§ **PAGE TEXT**:
= Beginning of Section =

From the age of three Hayley suffered prolonged and regular nosebleeds, but, despite many trips to her family GP and local hospital, it was never discovered why.
It was only when she began her periods as a teenager that doctors diagnosed Hayley and her two sisters with Type 1 Von Willebrand Disease. Hayley also had the blood disorder Weak Platelet Agonist Response.
For Hayley, who is speaking out to support Talking Red, The Haemophilia Society’s campaign to raise awareness about women’s bleeding disorders, discussing periods more openly and finding support from others with the same symptoms are two things she hopes will make a difference to women in a similar position to her.
Unlike her sisters, Hayley discovered that the treatment combined with a vast number of hormonal therapies including GNRH analogues she was receiving to deal with her extremely heavy periods was not working. As treatment after treatment failed to make any impact on her debilitating bleeding, she became concerned that her condition was more serious and complex than her original diagnosis.
At the age of 21, after graduating from university she began her first full time job in marketing and events management. She didn’t know it, but she was at the start of what would become a permanent five-year long period.
Hayley said: “I would go through 40 heavy night towels a day. I’d sit on a towel at work just so I could keep going. Eventually I was frog marched home and the firm’s occupational health department said I couldn’t do my job anymore. I lost my job and I lost my social life – I lost friends because I became too unreliable. They didn’t understand why I couldn’t go out.”

= End of Section =

§ **TASK 1**: In the passage about Hayley, at what age did her nosebleeds start?
§ **TASK 2**: Copy from the passage about Hayley, starting with "For Hayley, who" and going on through "her original diagnosis.".
The lines that come next are separate material, unrelated to the passage about Hayley.

§ **Stored data entries**:
= Beginning of Section =

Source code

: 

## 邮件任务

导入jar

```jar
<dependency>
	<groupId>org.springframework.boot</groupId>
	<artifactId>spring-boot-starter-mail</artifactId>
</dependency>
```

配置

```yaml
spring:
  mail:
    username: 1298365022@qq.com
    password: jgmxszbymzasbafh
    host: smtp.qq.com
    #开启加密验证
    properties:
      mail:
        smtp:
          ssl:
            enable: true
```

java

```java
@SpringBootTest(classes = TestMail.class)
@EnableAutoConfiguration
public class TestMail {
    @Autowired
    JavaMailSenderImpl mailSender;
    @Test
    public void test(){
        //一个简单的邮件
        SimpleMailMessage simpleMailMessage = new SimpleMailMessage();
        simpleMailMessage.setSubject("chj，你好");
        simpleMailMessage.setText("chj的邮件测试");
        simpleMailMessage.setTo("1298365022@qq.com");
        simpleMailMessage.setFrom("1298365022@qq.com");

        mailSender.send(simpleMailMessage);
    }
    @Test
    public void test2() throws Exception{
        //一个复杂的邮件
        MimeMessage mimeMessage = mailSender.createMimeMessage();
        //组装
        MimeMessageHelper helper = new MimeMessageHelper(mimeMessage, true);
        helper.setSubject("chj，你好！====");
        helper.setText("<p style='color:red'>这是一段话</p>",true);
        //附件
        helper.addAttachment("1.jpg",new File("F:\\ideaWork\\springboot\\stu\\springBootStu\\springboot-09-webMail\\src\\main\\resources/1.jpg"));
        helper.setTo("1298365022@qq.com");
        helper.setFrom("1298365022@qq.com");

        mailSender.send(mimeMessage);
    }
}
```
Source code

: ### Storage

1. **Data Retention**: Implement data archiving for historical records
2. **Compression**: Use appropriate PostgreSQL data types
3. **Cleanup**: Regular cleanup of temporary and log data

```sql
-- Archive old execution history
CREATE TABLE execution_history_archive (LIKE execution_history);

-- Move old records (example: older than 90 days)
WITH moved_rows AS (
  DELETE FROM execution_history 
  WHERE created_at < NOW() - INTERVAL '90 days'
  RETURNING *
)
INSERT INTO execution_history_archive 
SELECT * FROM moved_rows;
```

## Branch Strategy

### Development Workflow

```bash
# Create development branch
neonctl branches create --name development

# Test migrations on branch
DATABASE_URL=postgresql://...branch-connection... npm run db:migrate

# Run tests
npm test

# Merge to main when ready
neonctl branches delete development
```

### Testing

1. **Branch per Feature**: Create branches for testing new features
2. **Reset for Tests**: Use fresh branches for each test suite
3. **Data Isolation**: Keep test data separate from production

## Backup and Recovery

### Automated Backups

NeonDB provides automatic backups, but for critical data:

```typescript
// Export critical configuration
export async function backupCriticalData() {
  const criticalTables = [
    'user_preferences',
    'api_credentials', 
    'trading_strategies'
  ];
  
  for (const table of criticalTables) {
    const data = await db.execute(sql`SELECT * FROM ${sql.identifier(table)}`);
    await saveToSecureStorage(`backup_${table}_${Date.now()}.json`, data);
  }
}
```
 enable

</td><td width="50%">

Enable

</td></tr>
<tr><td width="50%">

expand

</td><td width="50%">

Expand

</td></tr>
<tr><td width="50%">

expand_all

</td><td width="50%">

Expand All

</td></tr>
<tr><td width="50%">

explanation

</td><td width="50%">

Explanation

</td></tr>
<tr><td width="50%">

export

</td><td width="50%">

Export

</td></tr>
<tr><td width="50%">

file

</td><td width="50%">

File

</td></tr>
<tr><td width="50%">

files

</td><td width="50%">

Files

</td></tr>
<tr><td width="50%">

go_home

= End of Section =

§ **EXERCISE SOLUTION 1**: From the age of three.

§ **EXERCISE SOLUTION 2**:
For Hayley, who is speaking out to support Talking Red, The Haemophilia Society’s campaign to raise awareness about women’s bleeding disorders, discussing periods more openly and finding support from others with the same symptoms are two things she hopes will make a difference to women in a similar position to her.
Unlike her sisters, Hayley discovered that the treatment combined with a vast number of hormonal therapies including GNRH analogues she was receiving to deal with her extremely heavy periods was not working. As treatment after treatment failed to make any impact on her debilitating bleeding, she became concerned that her condition was more serious and complex than her original diagnosis.